Você acorda de sonhos intranquilos e se põe a trabalhar. Escreve o sonho literalmente. Literalmente, como lhe ensinaram na escola onírica. Depois de lê-lo em voz alta, se pergunta se há algum sentido naquilo. Ou, melhor, se pergunta se alguém vai entender o sentido que esperava que ele tivesse, o sonho. Afinal, o sonho, já dizia Freud, como outras manifestações psicopatológicas da vida cotidiana, dá sentido a várias neuroses do indivíduo. Mas a pergunta é: será que essa manifestação neurótica vai ressoar, será que os outros irão se identificar com o sonho que só você sonhou?
Você tenta revisar o sonho, torná-lo mais atraente, trazer elementos de outros sonhos que estão fazendo sucesso por aí. E se não fosse você o sonhador, mas outra pessoa? Outra pessoa mais parecida com o leitor do sonho? Outra pessoa mais parecida com os desprovidos ou deficientes de orinicidade? Será que assim o sonho não faria mais sentido (para os outros, que não sonham) ou, quem sabe, teria maior aceitação?
Você desiste de mudar o sonho. Que valor teria um sonho que os outros queiram sonhar mas que não tenha partido de você? O que outros vão sonhar a seu respeito se souberem que você está fingindo o que sonhou? Será que, um dia, sonharão sonhar com o que você sonha?

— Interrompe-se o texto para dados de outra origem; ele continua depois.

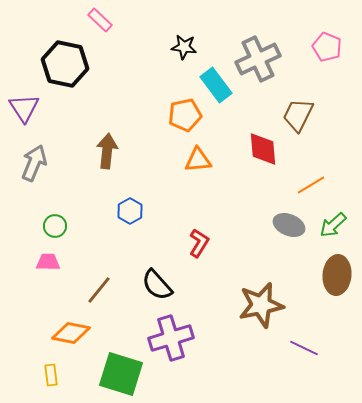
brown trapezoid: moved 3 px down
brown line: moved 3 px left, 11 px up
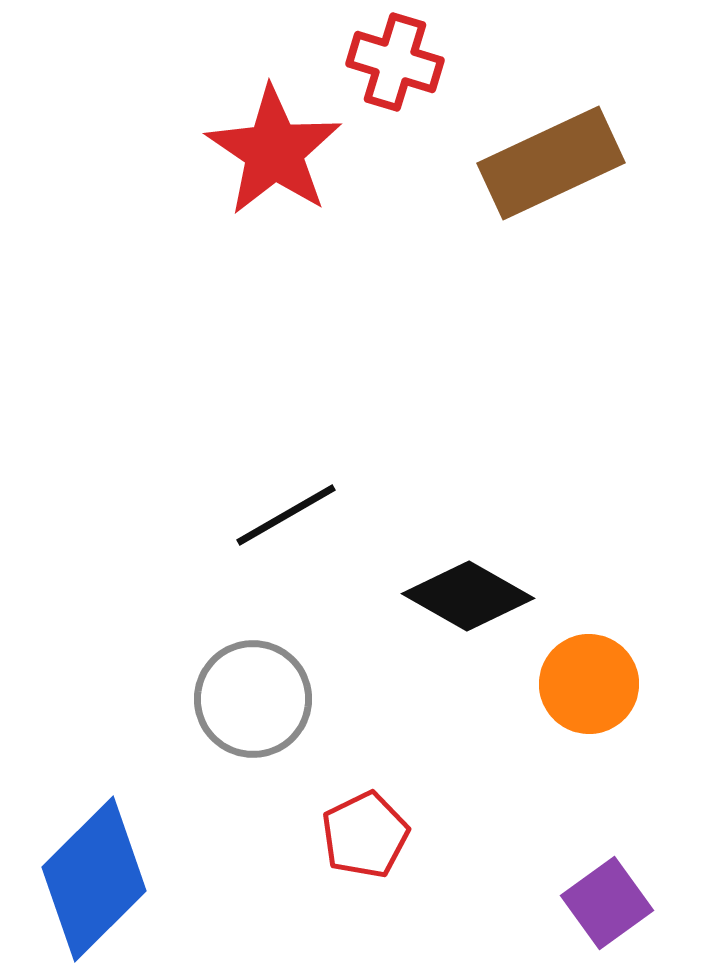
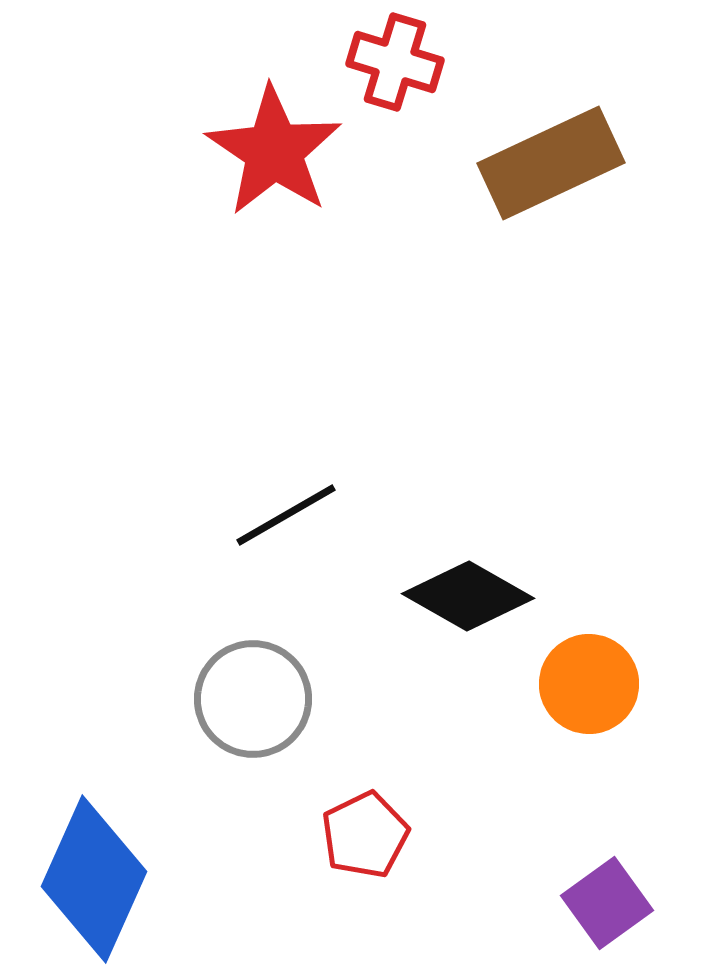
blue diamond: rotated 21 degrees counterclockwise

Você desiste de editar seu sonho, apaga tudo o que escreveu, e tenta se entregar às sensações que o sonho lhe proporcionou, ir ao seu âmago, usar as imagens oníricas apenas como uma plataforma para alcançar o sentido que só você poderia de fato apreender ou criar. Mas é inútil.
Você, mais uma vez, lê o sonho em voz alta e, mesmo você, não consegue entender ou criar um vínculo com ele. Qual é o propósito de um sonho que só você pode sonhar e não consegue mobilizar ninguém? Ou, pior, qual é o valor de um sonho que mobiliza a todos, mas não é verdadeiramente seu?
O cansaço toma seu corpo e sua mente e, mesmo tendo levantado da cama há pouco tempo, você se deita em busca de descanso e acolhimento. O sono vem. Derrotado, como um eterno menino problemático e tímido da república tcheca, você se entrega. E sonha.
Você acorda, mais uma vez, de mais sonhos intranquilos (existem outros?), e se põe, mais uma vez, a trabalhar, sonhando que dessa vez você tenha sonhado o sonho com o qual sempre sonhou sonhar. Não será esse um sonho impossível? Não seria mais fácil acordar? Não, melhor sonhar. Melhor sonhar.